• [TEXT EXCERPT]:
#####

The ECA policy has been studied by both academia and the maritime industry as an essential emission control strategy. Doudnikoff et al. [16] found decreasing the sailing speed inside ECAs and increasing the sailing speed outside ECAs to be beneficial for cost reduction, but this method increased total CO₂ emissions. Adland et al. [17] discovered that a tougher fuel sulfur content limit in the North Sea region did not affect ships’ sailing speeds. Furthermore, once ECAs were introduced, a ship might no longer sail along the shortest route, as there might be another route that was longer but had a smaller proportion within the ECAs, leading to lower total costs. This phenomenon was referred to as “ECA refraction” by Fagerholt and Psaraftis [18], who considered a discrete set of candidate sailing routes and proposed a mixed-integer programming model to determine the sailing route and speed required for a ship to minimize its fuel costs. Svindland [19] compared SO₂ emissions before and after the adoption of the ECA policy and concluded that SO₂ emissions decreased after the policy was implemented. The majority of studies on the ECA policy has focused on the optimization of ships’ sailing routes and speeds and on the policy’s effects on the environment. We note that China’s DECA is different from ECAs in Europe and North America, whereas the current DECA width in China provides great opportunities for ships to detour. Therefore, the current DECA policy cannot achieve the sulfur reduction target, which has been investigated by Wang and Peng [2]. Based on their work, we aim to design the optimal DECA policy in China’s coastal areas (i.e., optimizing the width from the boundary of the DECA to the coastline) while considering ship operators’ decisions regarding their ships’ sailing routes and speeds between two ports inside the DECA.

3. Method

In this section, we first describe the problem to be studied in detail. We then develop a bi-level programming model that simultaneously captures and optimizes ship operators’ decisions regarding their ships’ sailing routes and speeds and helps policy makers formulate the optimal policy. Finally, we use automatic identification system (AIS) data to calculate ships’ fuel oil consumption and sulfur emissions per hour under different discrete speeds using the activity-based method.

3.1. Problem Statement

From the perspective of the government, bypassing the DECA is legal but deviates from the original intention of establishing the DECA to reduce the sulfur emissions near coastal areas. This study aims to assist the government in finding the optimal DECA width that can achieve the expected goals among a set of DECA width scenarios. In order to achieve this goal, we need to consider different ship operators’ decisions regarding their ships’ sailing routes and speeds under each scenario, as ships may differ in attributes that can affect their fuel consumption and sulfur emissions. To facilitate our presentation, following the modelling method of Fagerholt et al. [11], we assume that there are several given candidate shipping routes between two ports inside the DECA, including the shortest shipping route along the coastline (which only contains a DECA stretch) and several shipping routes containing both DECA stretches and non-DECA stretches. For a certain ship and a given shipping schedule, the corresponding ship operator determines the optimal sailing route and the optimal sailing speeds in different stretches on the route. For example, as shown in Figure 2, suppose that there are three shipping routes from port A to port B, namely routes 1, 2, and 3. If the ship chooses route 1, it will use ULSFO throughout the voyage. However, if the ship chooses route 2 or 3, which include two DECA stretches and one non-DECA stretch, it will need to switch fuel when leaving and re-entering the DECA. We note that switching fuels requires time, and the time required can vary from a few hours to 3 days, depending on the ship’s condition, the type of fuel and fuel pipe system, and the experience of the operators [2]. During the period that a ship switches from VLSFO to ULSFO to re-enter the DECA, the ship is required to lower the main engine power by slow sailing. Therefore, switching fuels affects the detour behaviors and sailing speeds, and we consider this in our model. In contrast, we do not consider the fuel-switching period when the ship leaves the DECA. The time required to switch to VLSFO after leaving the DECA is much shorter and can thus be ignored [2].

#####

• [EXERCISE DETAILS]: Write out the ship emission control passage above word for word, from "In this section, we" to "the activity-based method.".

#####

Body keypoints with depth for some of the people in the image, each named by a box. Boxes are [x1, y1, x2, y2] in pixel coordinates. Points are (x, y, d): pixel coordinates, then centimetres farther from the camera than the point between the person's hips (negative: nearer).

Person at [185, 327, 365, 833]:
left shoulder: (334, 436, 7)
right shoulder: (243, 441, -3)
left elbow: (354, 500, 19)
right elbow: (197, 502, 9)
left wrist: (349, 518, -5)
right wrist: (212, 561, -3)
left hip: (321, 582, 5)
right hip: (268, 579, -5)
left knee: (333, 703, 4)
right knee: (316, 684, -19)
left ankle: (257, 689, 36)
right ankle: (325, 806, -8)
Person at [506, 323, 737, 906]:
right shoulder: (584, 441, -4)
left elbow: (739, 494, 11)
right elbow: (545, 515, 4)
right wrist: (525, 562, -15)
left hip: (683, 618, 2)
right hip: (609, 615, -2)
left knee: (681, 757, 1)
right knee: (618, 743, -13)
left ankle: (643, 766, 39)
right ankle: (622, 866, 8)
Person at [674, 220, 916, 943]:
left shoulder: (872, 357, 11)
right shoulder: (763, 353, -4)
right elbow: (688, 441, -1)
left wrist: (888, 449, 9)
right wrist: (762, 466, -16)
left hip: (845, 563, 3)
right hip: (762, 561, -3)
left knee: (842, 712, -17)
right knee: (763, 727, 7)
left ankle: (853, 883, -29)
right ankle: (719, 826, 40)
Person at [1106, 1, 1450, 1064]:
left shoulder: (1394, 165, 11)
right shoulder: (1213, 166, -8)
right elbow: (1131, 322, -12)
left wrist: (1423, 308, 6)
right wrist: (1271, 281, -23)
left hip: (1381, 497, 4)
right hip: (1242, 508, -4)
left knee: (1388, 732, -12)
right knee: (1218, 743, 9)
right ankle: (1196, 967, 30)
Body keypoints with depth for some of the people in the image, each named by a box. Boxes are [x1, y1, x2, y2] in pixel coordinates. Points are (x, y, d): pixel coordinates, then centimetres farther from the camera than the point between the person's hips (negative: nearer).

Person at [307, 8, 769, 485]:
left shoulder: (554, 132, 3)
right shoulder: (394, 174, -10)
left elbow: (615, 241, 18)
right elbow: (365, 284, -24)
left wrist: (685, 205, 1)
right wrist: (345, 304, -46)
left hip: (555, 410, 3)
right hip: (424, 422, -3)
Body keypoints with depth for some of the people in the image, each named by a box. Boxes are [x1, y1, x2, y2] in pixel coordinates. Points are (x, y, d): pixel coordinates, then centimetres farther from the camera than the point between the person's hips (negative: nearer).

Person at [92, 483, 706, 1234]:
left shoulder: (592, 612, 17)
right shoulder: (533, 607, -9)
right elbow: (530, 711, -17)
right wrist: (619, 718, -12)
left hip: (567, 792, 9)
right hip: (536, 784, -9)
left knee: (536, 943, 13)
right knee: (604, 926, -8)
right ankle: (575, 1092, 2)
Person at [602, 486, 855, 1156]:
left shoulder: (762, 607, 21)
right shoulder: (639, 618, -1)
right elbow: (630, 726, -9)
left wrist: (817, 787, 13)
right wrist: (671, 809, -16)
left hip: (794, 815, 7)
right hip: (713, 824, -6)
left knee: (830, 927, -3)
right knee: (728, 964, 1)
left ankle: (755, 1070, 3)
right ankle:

#####

• [EXERCISE ANSWER]:
In this section, we first describe the problem to be studied in detail. We then develop a bi-level programming model that simultaneously captures and optimizes ship operators’ decisions regarding their ships’ sailing routes and speeds and helps policy makers formulate the optimal policy. Finally, we use automatic identification system (AIS) data to calculate ships’ fuel oil consumption and sulfur emissions per hour under different discrete speeds using the activity-based method.